Task to complete »
Copy the part of the material that opens with the line containing "like 10460 rpm" and closes with the line containing "state: 600 rpm", both of those lines included.

Data for this task Block Start

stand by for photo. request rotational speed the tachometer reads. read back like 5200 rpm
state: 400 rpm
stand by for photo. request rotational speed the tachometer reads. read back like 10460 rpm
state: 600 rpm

Data for this task Block End
Data for this task Block Start

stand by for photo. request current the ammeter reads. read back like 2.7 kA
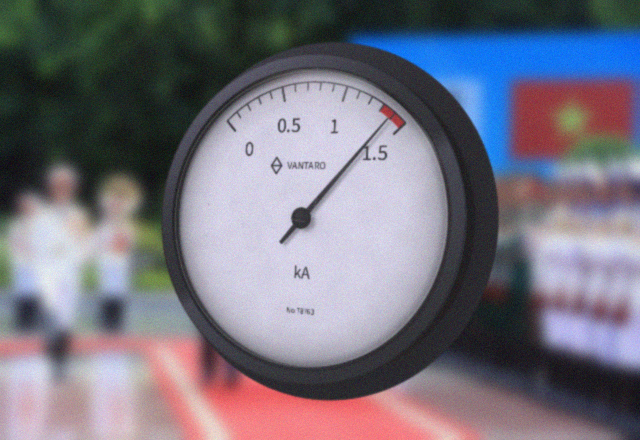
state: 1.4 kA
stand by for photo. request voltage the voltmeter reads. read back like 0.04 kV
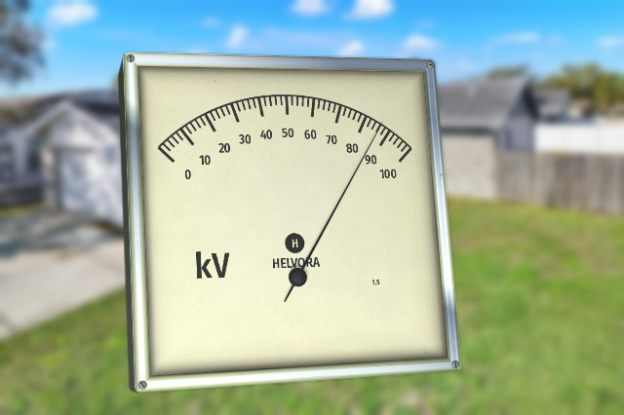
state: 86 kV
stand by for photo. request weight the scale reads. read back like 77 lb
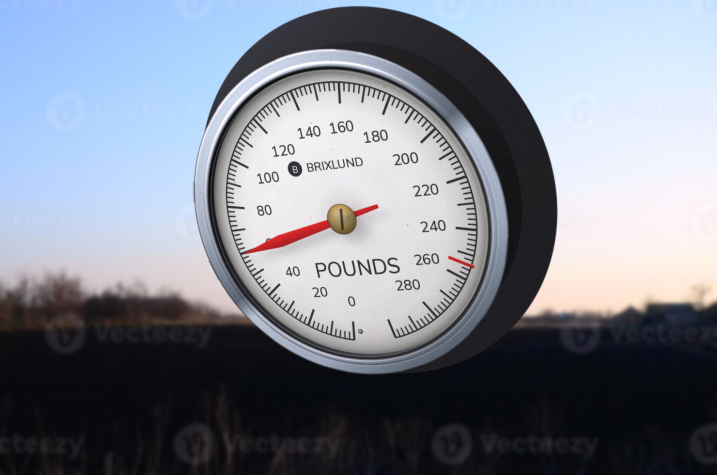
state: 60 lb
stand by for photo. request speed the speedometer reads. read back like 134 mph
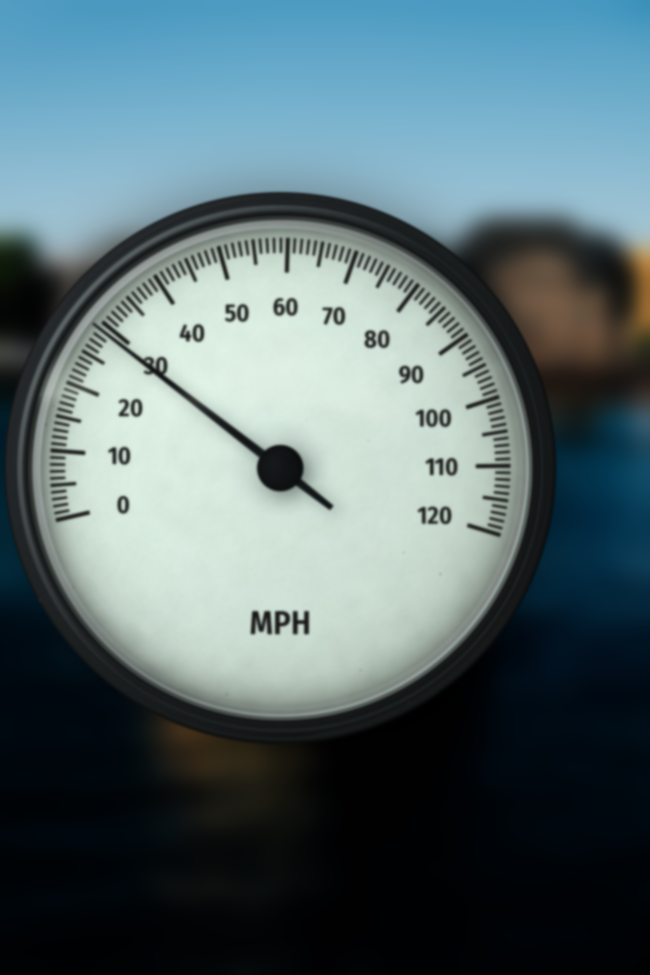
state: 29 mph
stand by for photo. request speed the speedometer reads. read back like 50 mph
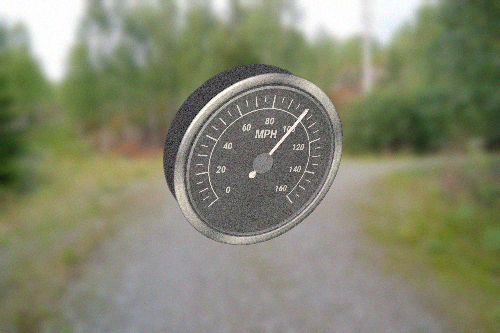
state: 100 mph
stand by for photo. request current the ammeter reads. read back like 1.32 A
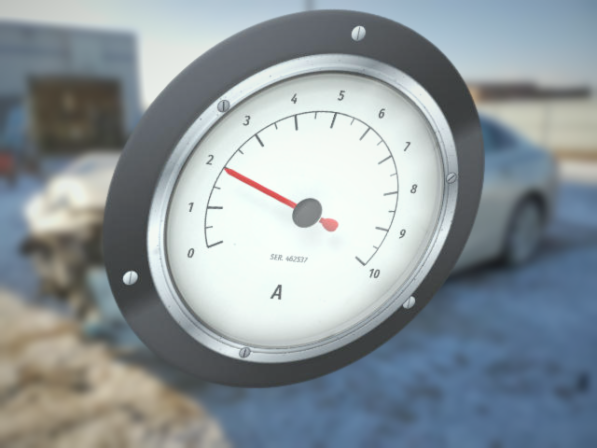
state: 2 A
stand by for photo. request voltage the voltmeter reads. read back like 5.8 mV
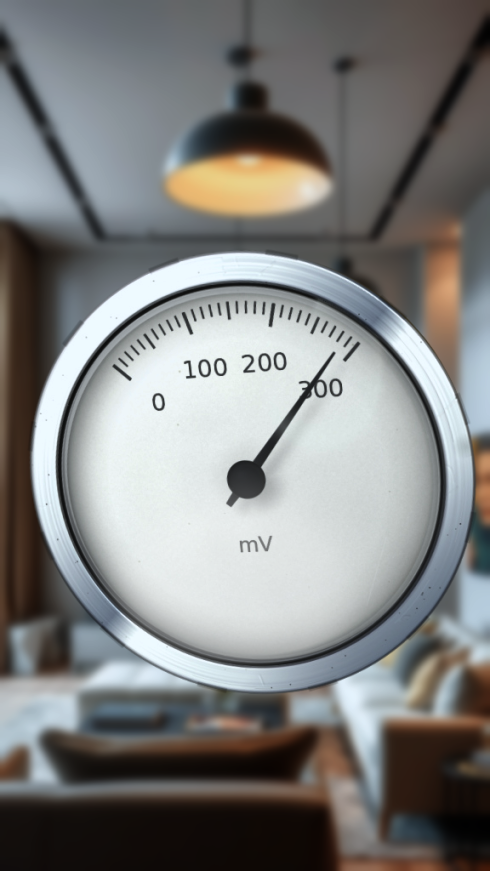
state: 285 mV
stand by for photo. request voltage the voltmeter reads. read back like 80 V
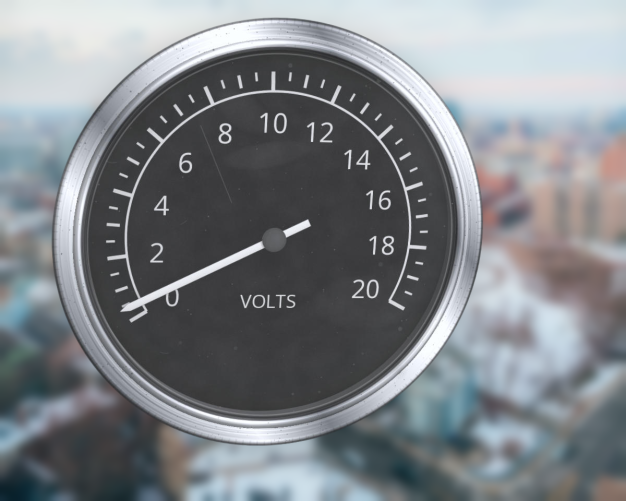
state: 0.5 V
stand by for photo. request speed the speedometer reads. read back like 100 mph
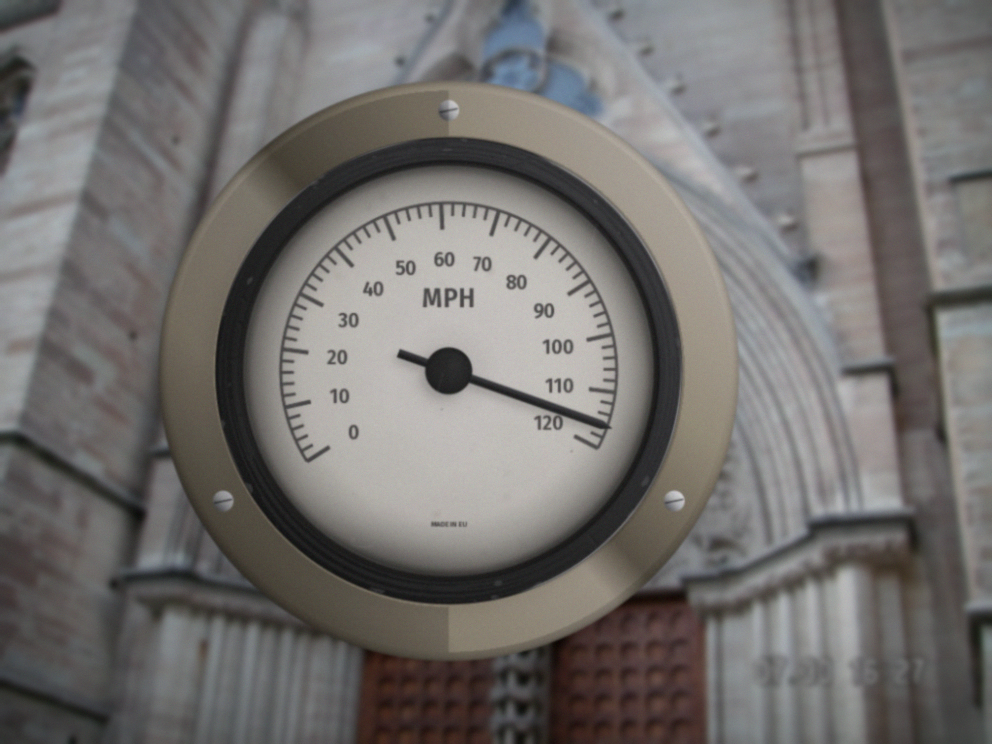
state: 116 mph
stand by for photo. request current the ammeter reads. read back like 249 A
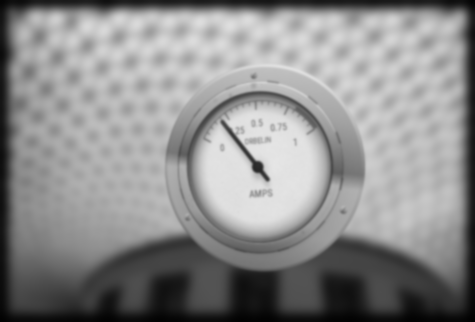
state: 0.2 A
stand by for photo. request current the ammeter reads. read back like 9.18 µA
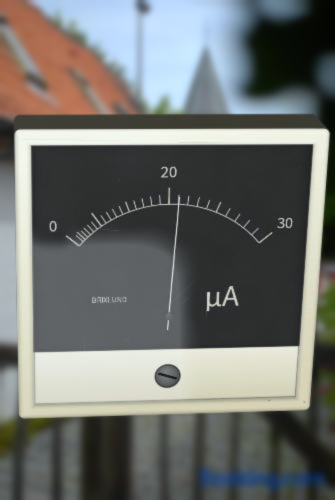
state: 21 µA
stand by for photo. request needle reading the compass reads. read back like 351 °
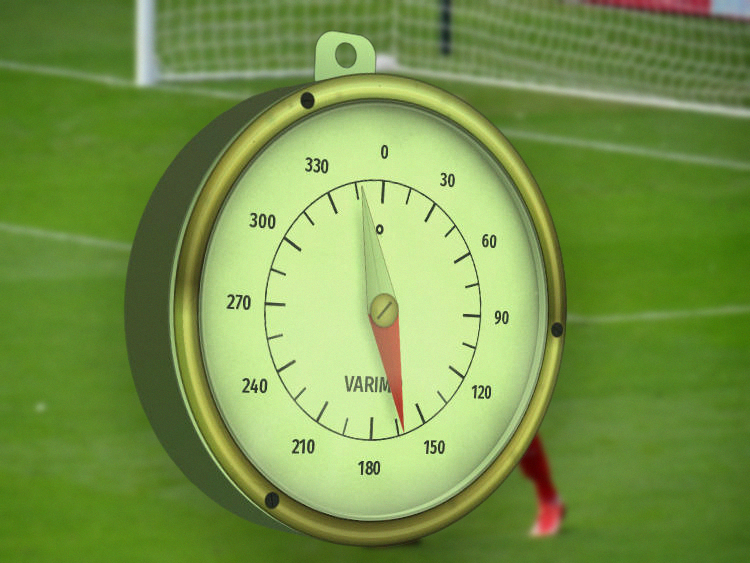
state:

Data for this task Block End
Data for this task Block Start

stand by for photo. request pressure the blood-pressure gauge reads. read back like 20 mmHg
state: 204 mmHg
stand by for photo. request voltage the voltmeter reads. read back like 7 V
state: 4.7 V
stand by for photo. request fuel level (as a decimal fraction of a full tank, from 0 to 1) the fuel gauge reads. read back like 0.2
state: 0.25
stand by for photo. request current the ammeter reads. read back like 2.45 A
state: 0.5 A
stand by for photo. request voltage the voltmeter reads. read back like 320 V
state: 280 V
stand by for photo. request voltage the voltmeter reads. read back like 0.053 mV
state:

Data for this task Block End

Result for this exercise »
stand by for photo. request rotational speed the tachometer reads. read back like 10460 rpm
state: 600 rpm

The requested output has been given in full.